"…el siglo en que me tocó vivir y crecer no fue un siglo de
pasión. Era un mundo ordenado, con estratos bien definidos y transiciones
serenas, un mundo sin odio. El ritmo de las nuevas velocidades no había pasado
todavía de las máquinas -el automóvil, el teléfono, la radio y el avión- al
hombre; el tiempo y la edad tenían otra medida. Se vivía más reposadamente y,
si intento evocar las figuras de los adultos que acompañaron mí infancia, me
llama la atención que muchos de ellos eran obesos desde muy temprano. Mi padre,
mi tío, mi maestro, los tenderos, los músicos delante de los atriles, a los
cuarenta años eran ya hombres gordos, "respetables". Andaban
despacio, hablaban con comedimiento, se mesaban las barbas bien cuidadas y en
muchos casos ya entrecanas. Pero el pelo gris era una señal más de
"respetabilidad" y un hombre "maduro" evitaba
conscientemente los gestos y la petulancia de los jóvenes como algo impropio.

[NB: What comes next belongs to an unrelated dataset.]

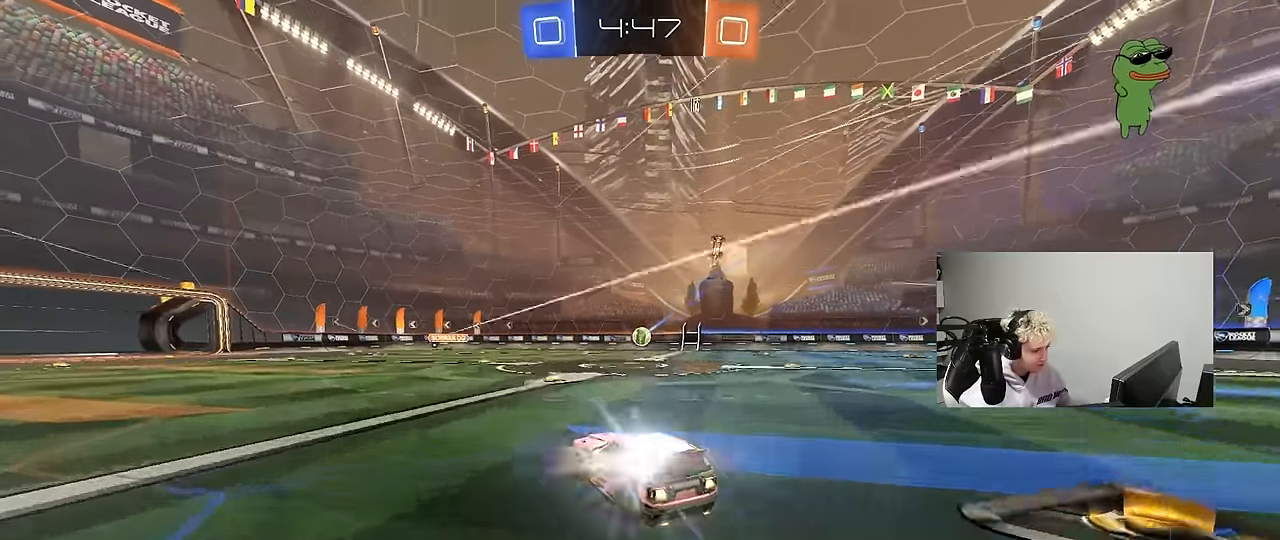
{"keys": ["d", "shift"], "mouse": [], "mouse_move": "still", "events": [[33, "mouse_right", "down"], [67, "s", "down"], [67, "w", "up"], [117, "mouse_left", "up"], [217, "mouse_right", "up"], [317, "mouse_left", "down"], [450, "s", "up"], [500, "mouse_left", "up"]]}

Ni siquiera siendo yo muy niño, cuando mi padre todavía no había cumplido los
cuarenta, recuerdo haberlo visto subir o bajar escaleras apresuradamente ni
hacer nunca nada con prisa aparente. La prisa pasaba por ser no sólo poco
elegante, sino que en realidad también era superflua, puesto que en aquel mundo
burguesamente estabilizado, con sus numerosas pequeñas medidas de seguridad y
protección, no pasaba nunca nada repentino, las catástrofes que pudiesen
ocurrir en el exterior no atravesaban las paredes bien revestidas de la vida
"asegurada"."
El mundo de
ayer
Stefan
Zweig
"El mundo de ayer" fue su testamento, pero también es una
excelente descripción de la vieja Europa
anterior a la primera guerra mundial y de los estériles intentos, en el período de entreguerras, por oponer al nacionalismo la idea de una
Europa unida y consciente de su riqueza y diversidad cultural.